En un espectáculo inaudito, el Tribunal Supremo ha
modificado su propio criterio a la hora de fallar quién ha de correr con los
gastos de escriturar un préstamo hipotecario solicitado a una entidad
financiera, gravados con el impuesto de actos jurídicos documentados. No sólo ha mostrado el alto tribunal un comportamiento ético
bochornoso, sino que estéticamente ha sido lamentable: todo un espectáculo
inaudito que socava el prestigio, la independencia y la confianza de los
ciudadanos en la Justicia. Y, aunque el Gobierno le haya enmendado la plana,
aprobando en escasos tres días una ley que obliga a los bancos asumir esos
gastos de notaría, serán los prestatarios y no los prestamistas los que, a la postre,
cargarán, de una manera u otra, con
tales gastos, aun cuando el interesado en escriturar ese tipo de préstamo sea
la entidad bancaria. Pagaremos lo que parece nos eximen de pagar.
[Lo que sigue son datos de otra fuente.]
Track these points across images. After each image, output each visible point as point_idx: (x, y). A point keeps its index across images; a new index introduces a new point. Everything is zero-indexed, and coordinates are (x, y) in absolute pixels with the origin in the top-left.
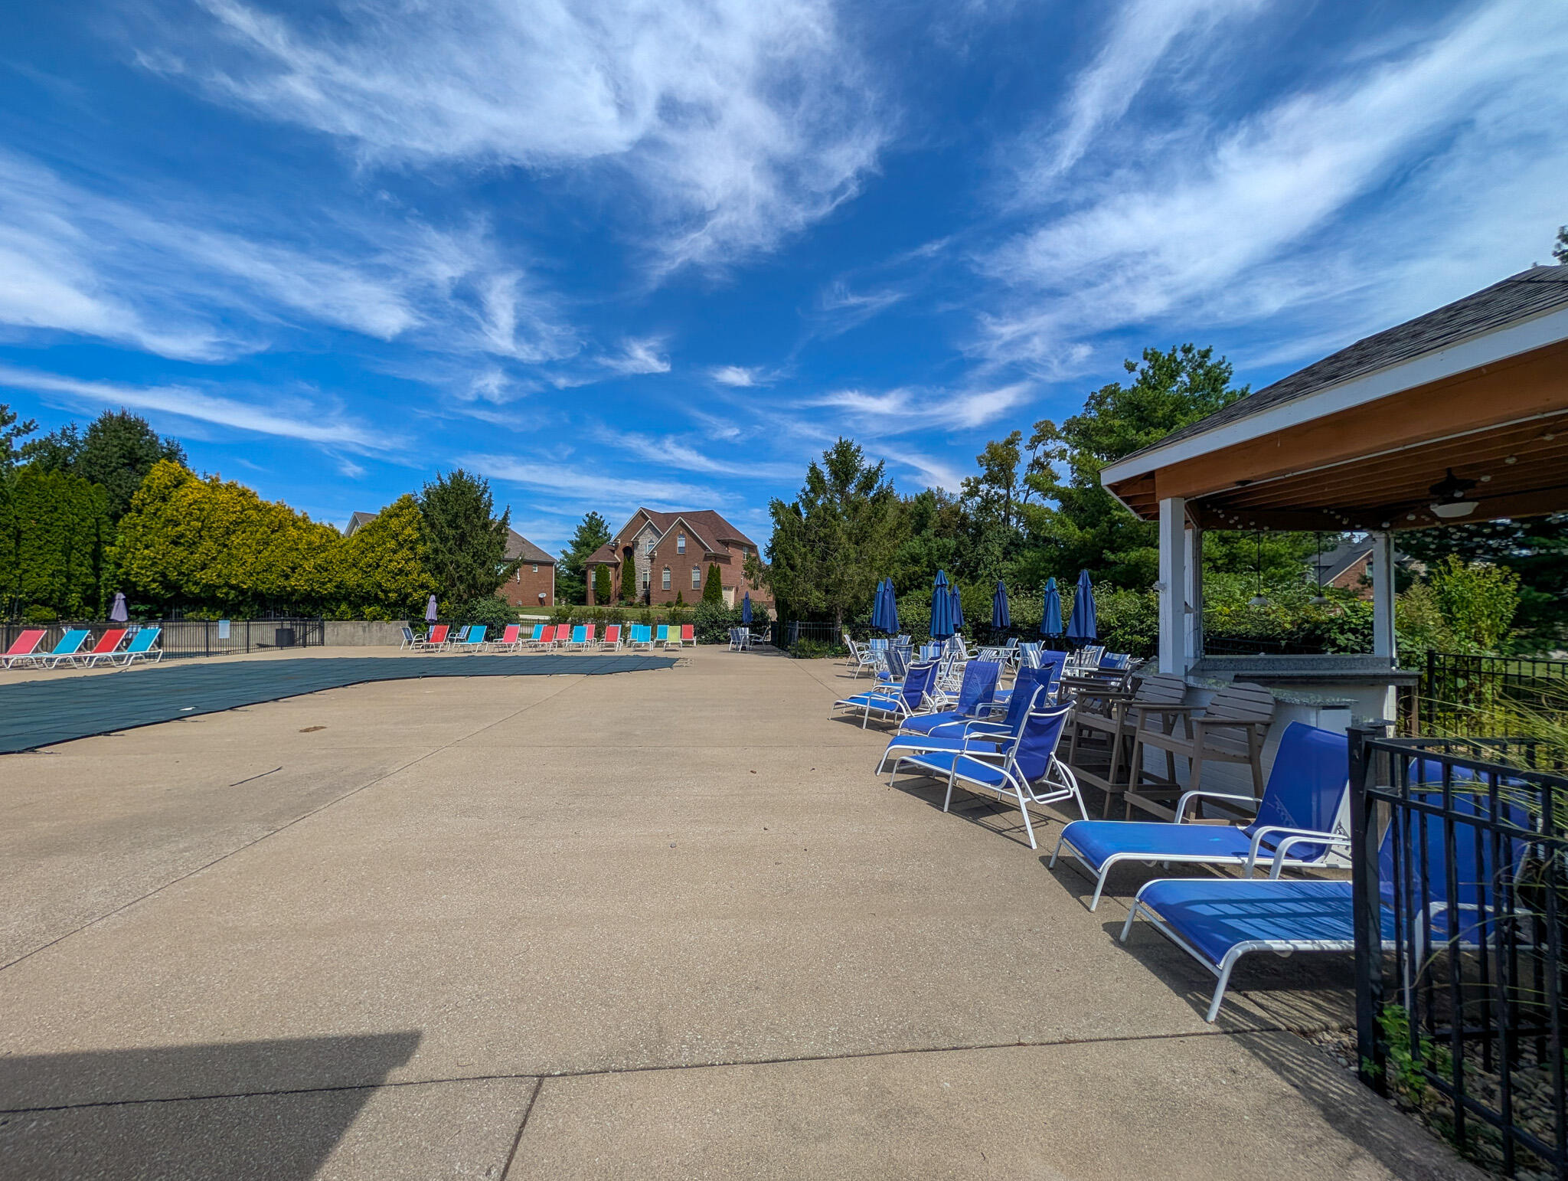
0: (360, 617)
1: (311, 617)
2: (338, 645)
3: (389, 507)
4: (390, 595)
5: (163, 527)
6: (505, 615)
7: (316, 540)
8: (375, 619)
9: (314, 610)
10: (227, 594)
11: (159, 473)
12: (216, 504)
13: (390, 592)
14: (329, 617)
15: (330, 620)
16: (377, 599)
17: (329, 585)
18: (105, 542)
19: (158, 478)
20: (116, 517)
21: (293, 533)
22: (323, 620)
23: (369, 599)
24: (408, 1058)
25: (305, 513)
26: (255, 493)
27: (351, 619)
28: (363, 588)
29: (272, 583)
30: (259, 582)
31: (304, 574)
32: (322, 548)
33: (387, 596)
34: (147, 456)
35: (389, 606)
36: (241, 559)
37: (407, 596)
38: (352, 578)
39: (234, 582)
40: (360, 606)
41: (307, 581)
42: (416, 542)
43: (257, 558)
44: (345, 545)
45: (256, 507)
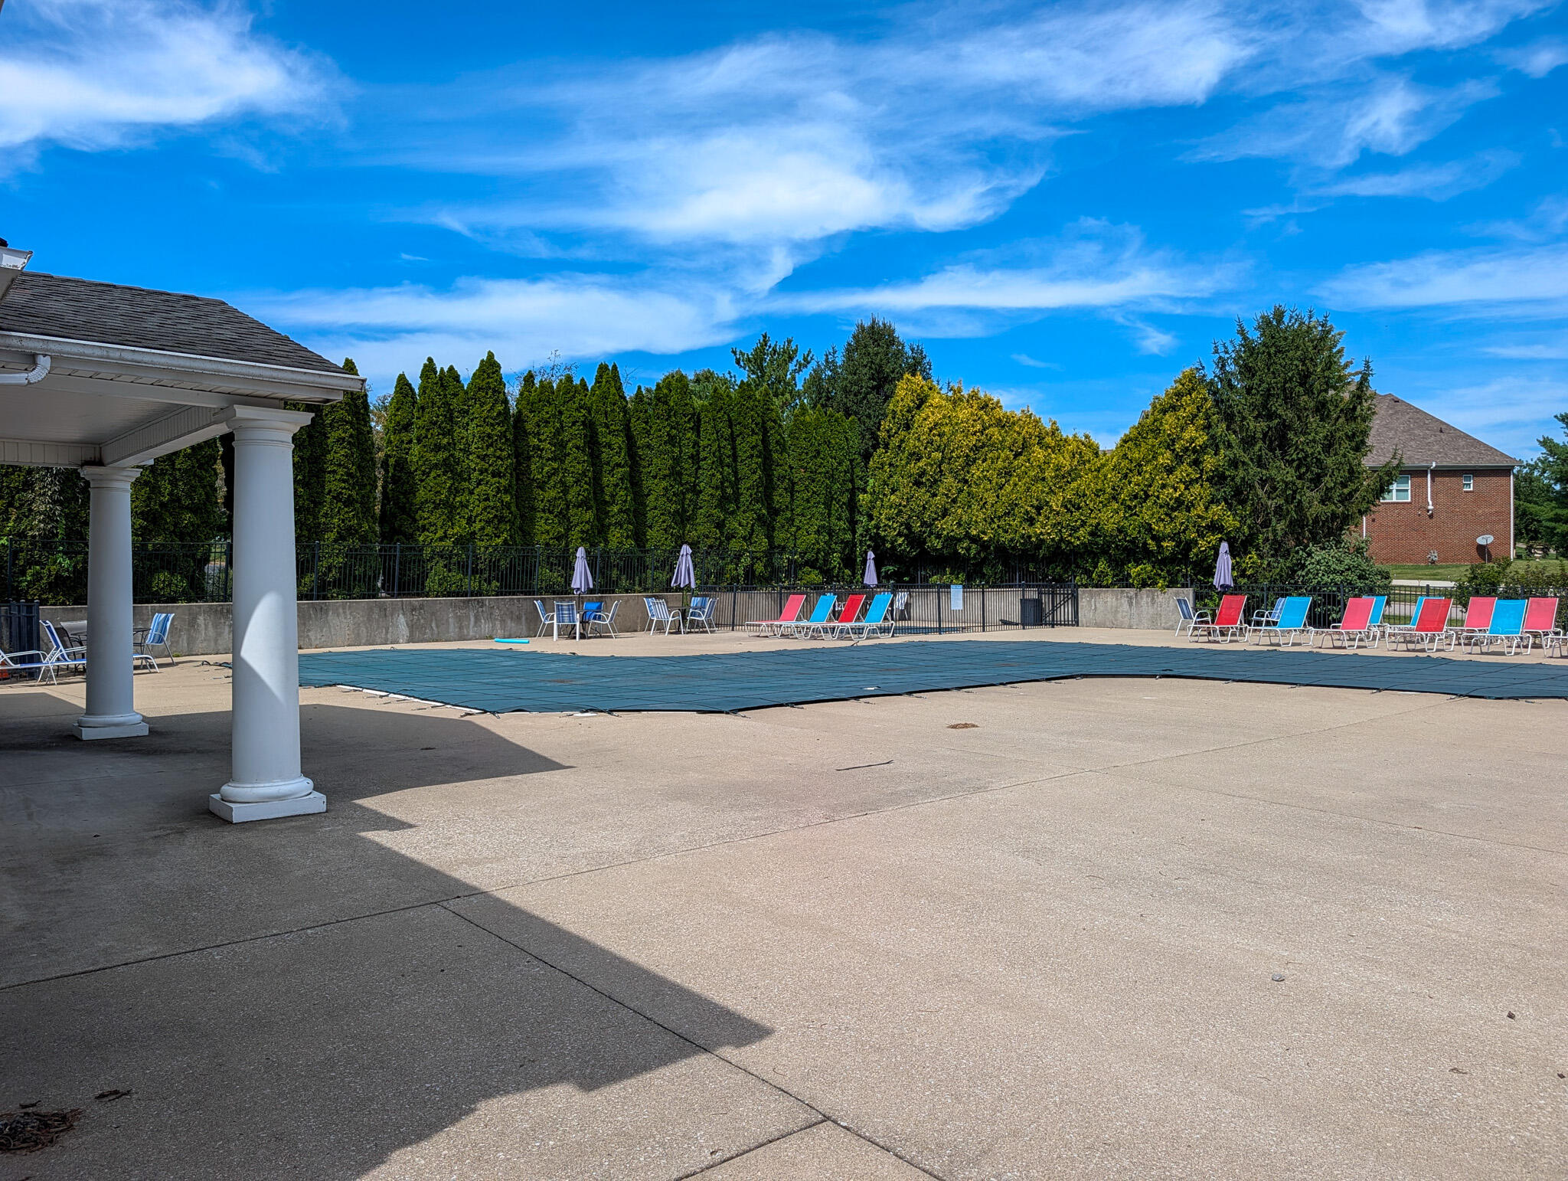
0: (1124, 582)
1: (1060, 581)
2: (1097, 625)
3: (1163, 396)
4: (1165, 544)
5: (907, 463)
6: (1360, 577)
7: (1065, 461)
8: (1144, 585)
9: (1066, 571)
10: (968, 549)
11: (903, 391)
12: (957, 424)
13: (1164, 539)
14: (1084, 582)
15: (1086, 586)
16: (1147, 554)
17: (1081, 532)
18: (858, 489)
19: (902, 400)
20: (867, 456)
21: (1039, 453)
22: (1077, 586)
23: (1135, 552)
24: (746, 1045)
25: (1054, 423)
26: (998, 402)
27: (1113, 585)
28: (1126, 535)
29: (1014, 532)
30: (1000, 531)
31: (1051, 516)
32: (1072, 475)
33: (1160, 547)
34: (893, 372)
35: (1163, 562)
36: (981, 499)
37: (1190, 544)
38: (1110, 519)
39: (975, 533)
40: (1123, 564)
41: (1054, 526)
42: (1204, 449)
43: (998, 496)
44: (1103, 465)
45: (1000, 424)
Los usuarios y consumidores ya están acostumbrados a que se
les endose cualquier carga que en teoría debería corresponder al ofertante y no
al demandante de un bien o producto, sean bolsas de plástico en las tiendas
o el franqueo de un envío postal de los bancos. El socorrido epígrafe de
“gastos de gestión u otros gastos” ya se encarga de trasladar al comprador todo
gasto que genere una transacción comercial, aparte del precio. Será cuestión de
tiempo, en coherencia con lo fallado por el Supremo, que hasta el aire que respiramos, acondicionado
o no, será gravado adicionalmente en la proporción que corresponda con
cargo al adquirente de cualquier bien o servicio, bajo la etiqueta de preservar
la sostenibilidad atmosférica y combatir el cambio climático.
El Tribunal Supremo, con su espectáculo impropio e inaudito,
ha contribuido de manera determinante en tal sentido, dando pie que los
poderosos del sistema mercantil capitalista sigan dictando las normas y
condiciones que rigen su actividad, en detrimento siempre de los ciudadanos
consumidores. Una facultad que ejercían de manera velada y que ahora ha quedado
pública y legalmente clara. Y es que la ley, por si alguien lo ignoraba, nunca
ha dejado de avalar siempre al poderoso, que es quien la escribe, nunca al débil
e indefenso que la padece, diga lo que diga el Gobierno.